• **Le tue istruzioni**
Nell'estratto qui sotto, i versi che cominciano con «Tutto può succedere» contengono alcune coppie di termini opposti. Elencale tutte.

Di conseguenza, è facile intuire il legame con la meccanica quantistica poiché secondo questa ottica tutto è divenire, l’universo è in continuo movimento, non esiste materia inerte come d’altronde avviene nella poesia dove la parola è materia plasmabile all’interno del verso.
Alcuni estratti dal poemetto:
…Certo le vie reali
del sogno
portano la coscienza
in profondità,
vanno alla ricerca
delle radici antiche
del mistero della vita.
Tutto può succedere
in questo attimo
di meravigliosa sospensione,
l’irreale appare reale,
il piccolo grande,
il vicino lontano,
ritroviamo posti
e persone
che ci sono care,
ci sembra di essere
a casa…
…Un grande albero
sta nascendo
nella grotta cristallina
del mio cuore,
un albero
dal tronco possente,
dalle radici profonde,
dalle foglie dorate
e delicate…
…Anche l’energia
più sottile partecipa
alla danza del tutto.

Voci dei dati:
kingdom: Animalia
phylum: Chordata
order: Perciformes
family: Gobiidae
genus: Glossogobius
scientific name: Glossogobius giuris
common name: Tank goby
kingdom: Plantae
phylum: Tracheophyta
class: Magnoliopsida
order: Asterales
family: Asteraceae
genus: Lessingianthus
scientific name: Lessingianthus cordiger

...

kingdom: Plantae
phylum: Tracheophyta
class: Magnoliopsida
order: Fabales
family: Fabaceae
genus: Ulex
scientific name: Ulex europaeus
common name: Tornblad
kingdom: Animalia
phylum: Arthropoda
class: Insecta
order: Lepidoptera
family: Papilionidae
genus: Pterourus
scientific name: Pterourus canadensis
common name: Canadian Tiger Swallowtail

---

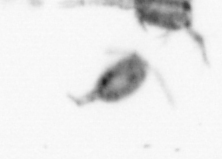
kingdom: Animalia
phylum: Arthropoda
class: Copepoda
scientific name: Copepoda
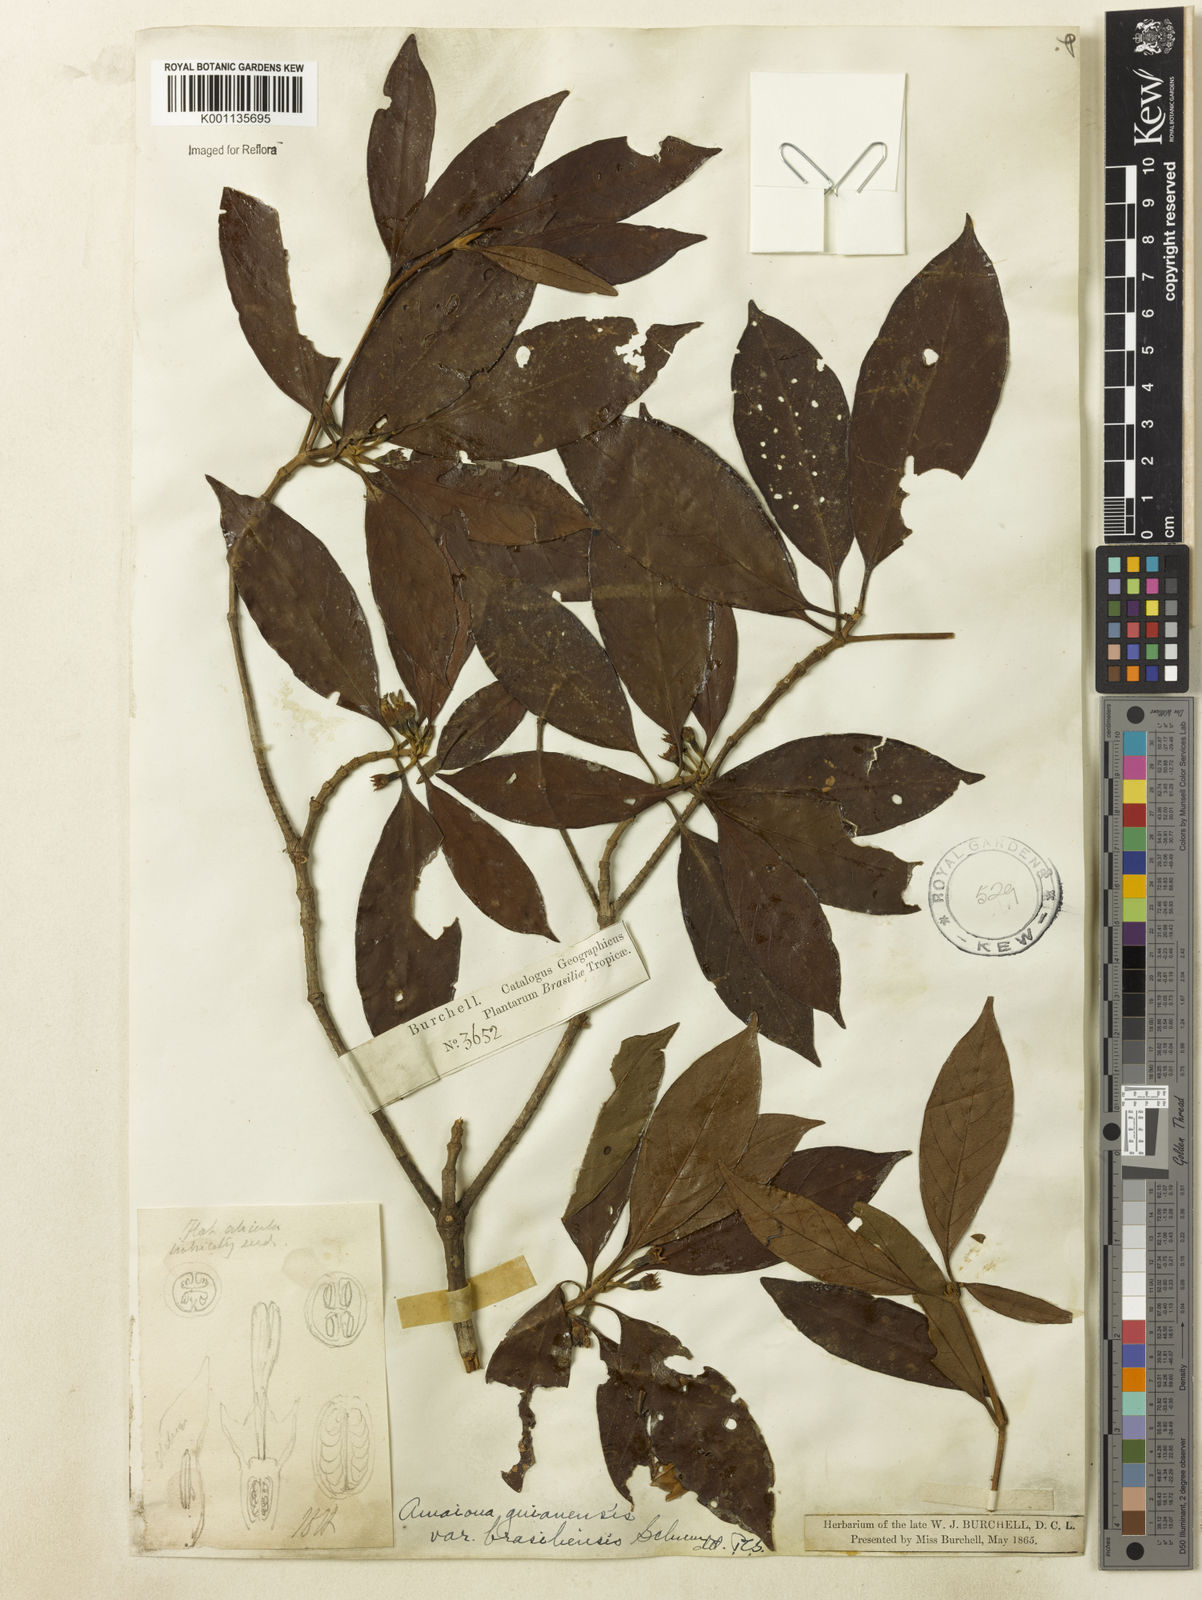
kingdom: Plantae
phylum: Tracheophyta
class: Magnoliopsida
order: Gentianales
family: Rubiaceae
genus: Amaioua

• **Soluzione**
- irreale / reale
- piccolo / grande
- vicino / lontano